Text data extracted from pages
**********
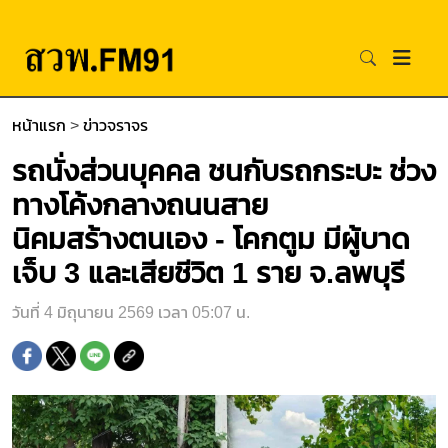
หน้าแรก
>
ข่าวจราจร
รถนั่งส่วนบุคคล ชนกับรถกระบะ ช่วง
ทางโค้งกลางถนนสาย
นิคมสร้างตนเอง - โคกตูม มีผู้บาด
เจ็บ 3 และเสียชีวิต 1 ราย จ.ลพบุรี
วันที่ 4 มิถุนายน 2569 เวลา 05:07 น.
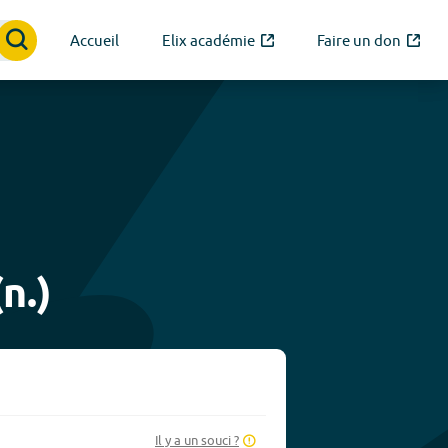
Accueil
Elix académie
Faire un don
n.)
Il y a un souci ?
**********
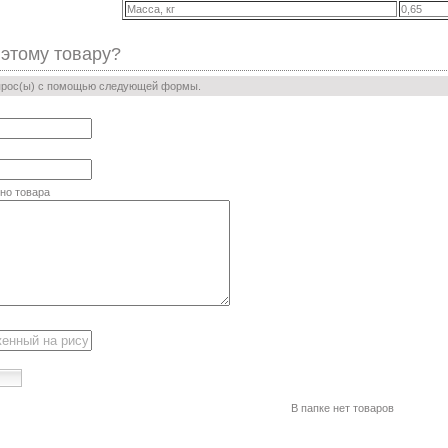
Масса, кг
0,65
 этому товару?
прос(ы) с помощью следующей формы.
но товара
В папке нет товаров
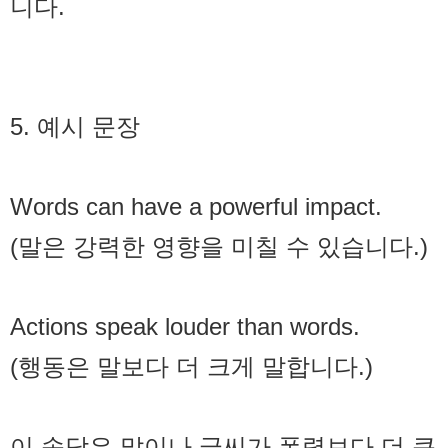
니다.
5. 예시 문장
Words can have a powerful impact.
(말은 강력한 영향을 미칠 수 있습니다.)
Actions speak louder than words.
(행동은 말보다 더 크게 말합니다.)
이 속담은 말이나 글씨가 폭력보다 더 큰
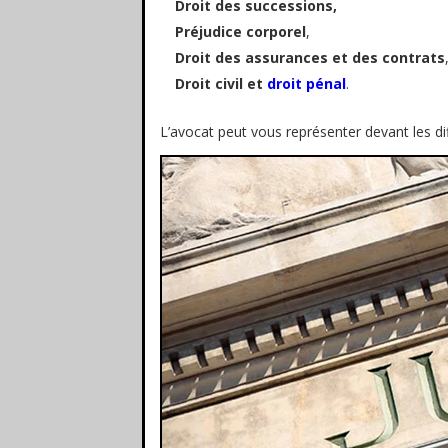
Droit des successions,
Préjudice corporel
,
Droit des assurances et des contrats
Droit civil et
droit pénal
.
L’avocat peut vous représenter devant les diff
**********
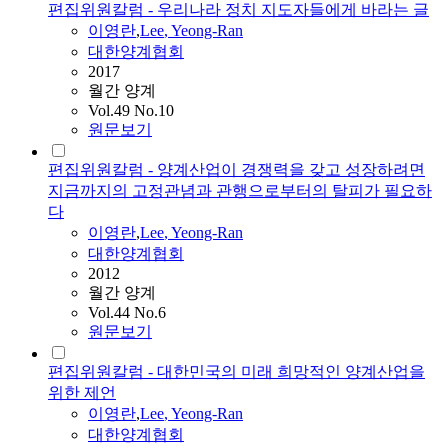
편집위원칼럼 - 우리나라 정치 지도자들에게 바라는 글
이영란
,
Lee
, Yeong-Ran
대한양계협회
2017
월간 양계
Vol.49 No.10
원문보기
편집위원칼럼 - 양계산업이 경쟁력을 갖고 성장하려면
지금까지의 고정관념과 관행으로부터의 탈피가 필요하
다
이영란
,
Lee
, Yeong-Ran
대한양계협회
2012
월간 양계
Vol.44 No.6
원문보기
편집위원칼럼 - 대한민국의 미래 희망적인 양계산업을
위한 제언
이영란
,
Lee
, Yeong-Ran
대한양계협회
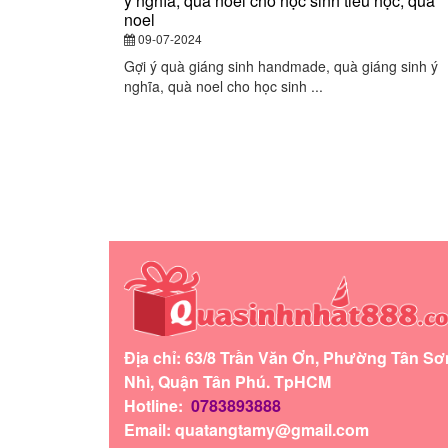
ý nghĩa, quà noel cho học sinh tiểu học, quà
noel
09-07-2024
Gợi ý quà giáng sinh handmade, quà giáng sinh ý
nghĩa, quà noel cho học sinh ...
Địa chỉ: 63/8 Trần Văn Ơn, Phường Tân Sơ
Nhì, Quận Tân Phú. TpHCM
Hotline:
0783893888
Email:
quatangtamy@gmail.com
**********
§ **Work instruction**
Gather every line in the material that contains the string "nghĩa", treating uppercase and lowercase letters as different.

§ **Your solution**
ý nghĩa, quà noel cho học sinh tiểu học, quà
nghĩa, quà noel cho học sinh ...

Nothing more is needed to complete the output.